Quoted passage:
————

If you have ample open source code, lots of experience that's relevant to what I'm doing, then gosh yes - nobody should be giving you homework to do.
To your point about only doing homework after you interview, look at it this way:
If you're unproven, then you're getting the homework because I don't trust resumes. I've seen college profs and career counselors tell people "If you've dabbled in it, put it on your resume." Combine that with people who don't have any code online because "I have a life outside of work" or "all my work is NDA", and I'm sorry - I need to see if you can do the job.
Look, I know it sucks to do homework as a candidate before you interview. You're taking 5 hours to do it. And I know it feels like a disrespect for your time.
But there are devs on the other side who are part of the interview process too. And for each candidate most companies interview, there's about 2 hours for every hour interview per person. Cos there's usually some kind of prebrief, the interview prep, the interview itself, then filling out scorecards and the debrief. That's a time investment too.
And if I'm interviewing tons of people, and then give them the homework, and it turns out they're great people but can't do the job we need them to do, then we wasted their time, got their hopes up, and wasted a lot of our time. Hiring people for a team is extra work. If I spent 3 hours in interviews today, guess what? I still have to get my work done too.
The argument against homework from the candidate always comes down to "Why should I have to prove I can do what I say I can do?"

————

Entries shown:
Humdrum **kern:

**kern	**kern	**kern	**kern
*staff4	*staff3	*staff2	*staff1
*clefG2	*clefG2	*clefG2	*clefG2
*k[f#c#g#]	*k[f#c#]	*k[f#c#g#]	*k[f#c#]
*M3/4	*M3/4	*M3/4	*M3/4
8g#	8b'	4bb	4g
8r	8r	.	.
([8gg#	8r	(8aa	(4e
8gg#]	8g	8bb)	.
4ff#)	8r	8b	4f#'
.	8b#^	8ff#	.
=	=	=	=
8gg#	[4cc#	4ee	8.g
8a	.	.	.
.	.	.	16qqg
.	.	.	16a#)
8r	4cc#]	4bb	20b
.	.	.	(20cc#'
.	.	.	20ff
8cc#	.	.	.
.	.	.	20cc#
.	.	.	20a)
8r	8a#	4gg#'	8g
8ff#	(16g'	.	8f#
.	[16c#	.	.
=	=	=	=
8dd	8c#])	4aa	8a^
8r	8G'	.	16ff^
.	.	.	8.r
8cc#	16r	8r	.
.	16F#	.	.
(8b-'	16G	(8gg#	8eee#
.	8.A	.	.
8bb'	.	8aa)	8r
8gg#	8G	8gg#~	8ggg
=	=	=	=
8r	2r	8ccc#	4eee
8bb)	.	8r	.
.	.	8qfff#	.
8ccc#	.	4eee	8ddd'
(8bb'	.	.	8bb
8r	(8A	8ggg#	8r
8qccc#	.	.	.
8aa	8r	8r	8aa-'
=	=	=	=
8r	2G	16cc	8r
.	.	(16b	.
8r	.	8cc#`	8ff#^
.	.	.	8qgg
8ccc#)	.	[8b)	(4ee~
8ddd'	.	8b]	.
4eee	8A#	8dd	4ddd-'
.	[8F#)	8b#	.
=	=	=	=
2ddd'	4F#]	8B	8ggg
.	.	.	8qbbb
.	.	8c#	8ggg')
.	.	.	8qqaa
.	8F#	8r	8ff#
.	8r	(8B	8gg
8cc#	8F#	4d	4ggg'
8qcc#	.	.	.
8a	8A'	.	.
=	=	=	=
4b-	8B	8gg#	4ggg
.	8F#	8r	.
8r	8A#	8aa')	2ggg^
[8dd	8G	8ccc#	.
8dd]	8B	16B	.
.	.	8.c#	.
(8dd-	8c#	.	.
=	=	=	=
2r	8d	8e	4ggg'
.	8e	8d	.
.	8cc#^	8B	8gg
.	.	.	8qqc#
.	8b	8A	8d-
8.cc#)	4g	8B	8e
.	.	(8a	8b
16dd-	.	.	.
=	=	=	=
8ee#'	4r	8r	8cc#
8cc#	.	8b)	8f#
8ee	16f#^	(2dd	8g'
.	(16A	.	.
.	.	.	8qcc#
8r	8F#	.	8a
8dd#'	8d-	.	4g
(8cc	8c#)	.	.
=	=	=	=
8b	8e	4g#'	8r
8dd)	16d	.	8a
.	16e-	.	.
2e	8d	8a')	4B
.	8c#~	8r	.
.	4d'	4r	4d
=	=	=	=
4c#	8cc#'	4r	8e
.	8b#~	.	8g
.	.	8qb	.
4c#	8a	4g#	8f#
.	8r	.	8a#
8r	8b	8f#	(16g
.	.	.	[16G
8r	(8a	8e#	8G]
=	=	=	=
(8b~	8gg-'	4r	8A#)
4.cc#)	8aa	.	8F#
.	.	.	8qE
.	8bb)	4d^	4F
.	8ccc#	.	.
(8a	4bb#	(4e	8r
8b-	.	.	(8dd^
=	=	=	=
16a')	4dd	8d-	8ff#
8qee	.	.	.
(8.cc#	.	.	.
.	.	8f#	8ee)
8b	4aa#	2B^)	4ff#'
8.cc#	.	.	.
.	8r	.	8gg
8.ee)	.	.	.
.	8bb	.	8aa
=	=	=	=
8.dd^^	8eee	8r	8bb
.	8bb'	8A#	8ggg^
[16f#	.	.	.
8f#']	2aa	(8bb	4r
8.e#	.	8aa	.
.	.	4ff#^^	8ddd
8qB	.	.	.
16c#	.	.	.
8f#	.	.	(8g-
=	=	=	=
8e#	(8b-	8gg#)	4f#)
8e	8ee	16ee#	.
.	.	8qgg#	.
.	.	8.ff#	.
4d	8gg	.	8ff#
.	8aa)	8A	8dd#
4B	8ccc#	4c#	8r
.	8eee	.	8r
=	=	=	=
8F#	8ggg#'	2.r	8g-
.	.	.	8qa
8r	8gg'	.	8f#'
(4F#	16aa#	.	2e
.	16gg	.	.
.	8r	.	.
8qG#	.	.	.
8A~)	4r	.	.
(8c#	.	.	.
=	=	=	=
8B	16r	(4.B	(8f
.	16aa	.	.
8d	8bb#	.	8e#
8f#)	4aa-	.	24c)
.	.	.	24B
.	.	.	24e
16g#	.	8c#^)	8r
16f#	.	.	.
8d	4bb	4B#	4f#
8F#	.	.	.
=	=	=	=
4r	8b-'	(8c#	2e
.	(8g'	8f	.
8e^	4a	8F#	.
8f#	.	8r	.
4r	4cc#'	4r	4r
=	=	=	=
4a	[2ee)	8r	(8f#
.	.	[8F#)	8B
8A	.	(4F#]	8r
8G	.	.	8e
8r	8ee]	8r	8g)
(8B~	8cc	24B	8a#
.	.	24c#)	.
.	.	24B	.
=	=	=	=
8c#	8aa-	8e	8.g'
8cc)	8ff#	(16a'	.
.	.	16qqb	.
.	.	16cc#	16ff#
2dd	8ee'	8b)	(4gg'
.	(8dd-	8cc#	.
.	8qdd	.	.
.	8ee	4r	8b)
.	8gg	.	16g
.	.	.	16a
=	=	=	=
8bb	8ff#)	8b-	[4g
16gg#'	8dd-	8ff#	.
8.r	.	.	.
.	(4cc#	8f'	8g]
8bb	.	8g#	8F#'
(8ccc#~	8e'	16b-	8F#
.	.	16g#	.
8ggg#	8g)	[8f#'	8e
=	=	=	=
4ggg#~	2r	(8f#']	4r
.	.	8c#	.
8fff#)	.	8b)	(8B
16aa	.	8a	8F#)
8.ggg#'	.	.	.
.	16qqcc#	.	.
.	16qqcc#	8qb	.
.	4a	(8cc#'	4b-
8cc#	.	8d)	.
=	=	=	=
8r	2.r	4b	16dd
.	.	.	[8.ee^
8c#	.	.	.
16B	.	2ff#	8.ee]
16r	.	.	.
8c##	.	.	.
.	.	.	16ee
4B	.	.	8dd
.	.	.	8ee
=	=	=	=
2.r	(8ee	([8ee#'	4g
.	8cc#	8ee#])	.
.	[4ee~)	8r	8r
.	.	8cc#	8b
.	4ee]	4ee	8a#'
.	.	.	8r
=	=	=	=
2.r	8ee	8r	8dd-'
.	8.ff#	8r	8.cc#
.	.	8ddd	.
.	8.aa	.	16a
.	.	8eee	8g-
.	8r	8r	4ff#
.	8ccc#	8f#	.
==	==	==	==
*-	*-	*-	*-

————

What the task requires: Continue the piece above on giving take-home coding assignments to job candidates, starting after its last sentence.

Response:
Because that's what interviews are. And if you can demonstrate you can do what you say you can do, you'll make six figures sitting behind a computer screen in air conditioning.
> If you have ample open source code, lots of experience that's relevant to what I'm doing, then gosh yes - nobody should be giving you homework to do.
So last time I needed a job, I interviewed at something like 38 places. All had my Github, smack dab at the top of the resume. Exactly two (2) out of a total of like 10 responses that passed through the first phone screen and wanted a coding test said "you have a Github so we don't need you to do the coding test."
So...I agree with you, but they totally do ask anyway. ;)
...
> That's a time investment too.
Those devs are getting paid for it, though. If you want to pay for my time, then that obviously changes things.
(If you are picking up that I do not care that the company spends money, you would be correct. People matter, not LLCs or corporations. ;)
> The argument against homework from the candidate always comes down to "Why should I have to prove I can do what I say I can do?"
I disagree. The argument I generally hear (and I'm more sympathetic to your position if somebody is a non-person on the internet) is "you aren't paying me for work you are asking for." Which is the framing that, IMO, makes much more sense. Neither of us should be working for free and we should be pushing back against upper management if they want you to be complicit in trying to make me work for free (or vice versa).
> Hiring people for a team is extra work. If I spent 3 hours in interviews today, guess what? I still have to get my work done too.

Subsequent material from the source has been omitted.